Nouvelle Gouvernance : enjeux et risques
18 janvier 2006
(Texte paru dans le bulletin fédéral de juin 2005)
L’Ordonnance simplifiant la gestion et le régime juridique des établissements de santé est enfin parue le 2 mai 2005 (n°2005-406). C’est le support légal de la "Nouvelle Gouvernance Hospitalière", que vous pouvez télécharger dans le dossier "textes juridiques".
Cette Ordonnance redéfinit d’abord le rôle des instances :
Le conseil d’administration est recentré sur un rôle de définition des orientations stratégiques, d’évaluation et de contrôle de leur mise en œuvre.
Un conseil exécutif est créé. Cette instance est composée à parité de médecins et de responsables administratifs et présidée par le directeur de l’hôpital.
Elle associe étroitement les partenaires médicaux et administratifs dans l’élaboration de tous les projets importants de l’hôpital.
La commission médicale d’établissement (représentant les personnels médicaux) et le comité technique d’établissement (représentant les personnels hospitaliers) sont plus étroitement associés aux orientations stratégiques et au fonctionnement de l’établissement.
La commission des soins infirmiers, de rééducation et médico-techniques voit ses compétences élargies et renforcées, notamment dans le domaine de la politique d’amélioration de la qualité et de la sécurité des soins.
L’Ordonnance vise en second lieu à donner davantage de souplesse et d’adaptabilité à l’organisation médicale en évitant les cloisonnements préjudiciables à la prise en charge des patients :
La mise en place de pôles d’activité, unité de taille suffisante pour être dotées d’autonomie et de responsabilité, contribuera à la déconcentration de la gestion. Dirigés par des praticiens, ces pôles disposant d’une masse critique sont, dans cet esprit, engagés dans une démarche de contractualisation interne pour simplifier la gestion quotidienne et assurer la mise en œuvre des objectifs stratégiques de l’établissement.
Le conseil de pôle composé de représentants médicaux et administratifs permet l’association des personnels et favorise l’élaboration des orientations et des projets du pôle. Au sein des pôles, des structures internes, services, unités fonctionnelles ou autres structures, ont pour mission d’assurer l’organisation de la prise en charge médicale des malades et de participer à l’évaluation des pratiques professionnelles.
L’Ordonnance permet enfin de refonder, dans les CHU, la collaboration hospitalo-universitaire en renforçant par la conclusion de nouvelles conventions les missions d’enseignement, de recherche et d’innovation. Ainsi l’université sera partie prenante au contrat d’objectif et de moyens des centres hospitalier universitaires et l’hôpital pourra être appelé à participer au processus d’élaboration du contrat quadriennal entre les universités et l’Etat.
Cette modernisation indispensable pour l’hôpital a été précédée d’une anticipation dans 110 établissements volontaires. Beaucoup d’articles des décrets renvoient au règlement intérieur de l’établissement, pour laisser une souplesse locale. L’expérience de ces établissements permettra de faire un choix éclairé entre divers modèles possibles.

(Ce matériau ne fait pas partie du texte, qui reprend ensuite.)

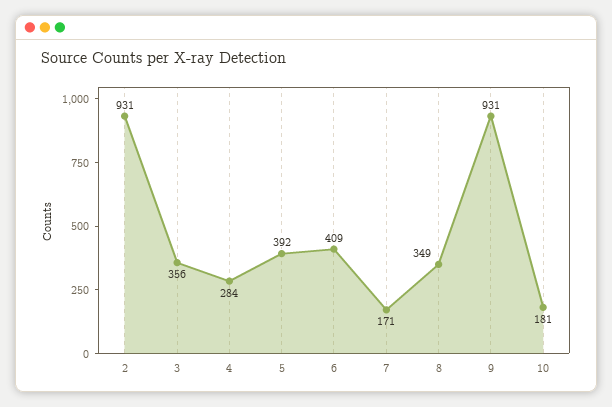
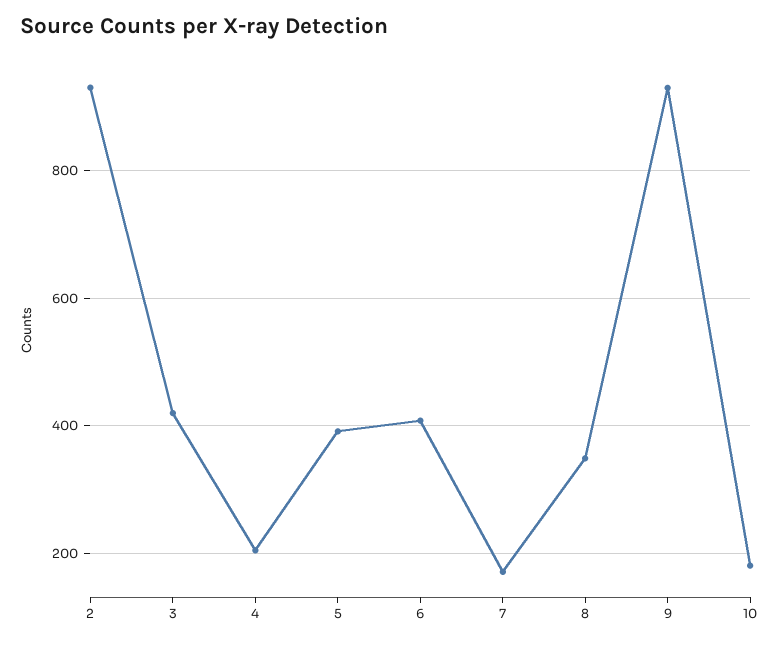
3: 356 -> 420
4: 284 -> 200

Si elle est bien utilisée, l’Ordonnance peut donner un nouvel élan au service public hospitalier pour l’adapter aux enjeux de la santé publique et du progrès médical et aux attentes de qualité d’accueil et de soins des malades. Inversement, elle peut être exploitée pour renforcer des potentats locaux. C’est pour veiller à sa bonne application que notre Fédération Santé Social CFE-CGC est membre du Comité de Suivi de ce protocole, afin que l’esprit de la nouvelle gouvernance soit respecté.
Le fait que, grâce à ce texte, les membres des Conseils de Pôles, et de la Commission des Soins soient enfin élus, permettra une meilleure expression démocratique des salariés, au plus près des réalités.
Dans le dernier numéro de ce bulletin, nous avions alerté sur les risques qui pesaient sur les cadres supérieurs qui ne seraient pas coordonnateurs de pôles, et les répercutions qui en découleraient sur les perspectives de carrières des cadres de santé.
Le contre exemple de l’AP-HP est la parfaite illustration de la mauvaise utilisation de ce texte. La Direction Générale utilise le prétexte de la mise en place des pôles pour appliquer son plan d’économie. Au nom de la mutualisation des moyens, elle décide de tailler en pièce l’encadrement, en supprimant 400 postes de cadres, et la moitié des postes de cadres supérieurs, d’ici 2009 !
Du coup, l’encadrement de l’AP-HP devient hostile à la mise en place des pôles, alors que son rôle est central pour la mise en place à l’hôpital de la nouvelle gouvernance et de la tarification à l’activité.
A considérer les cadres comme une variable d’ajustement de son plan d’économies, la Direction Générale de l’AP-HP montre son peu de considération pour l’encadrement.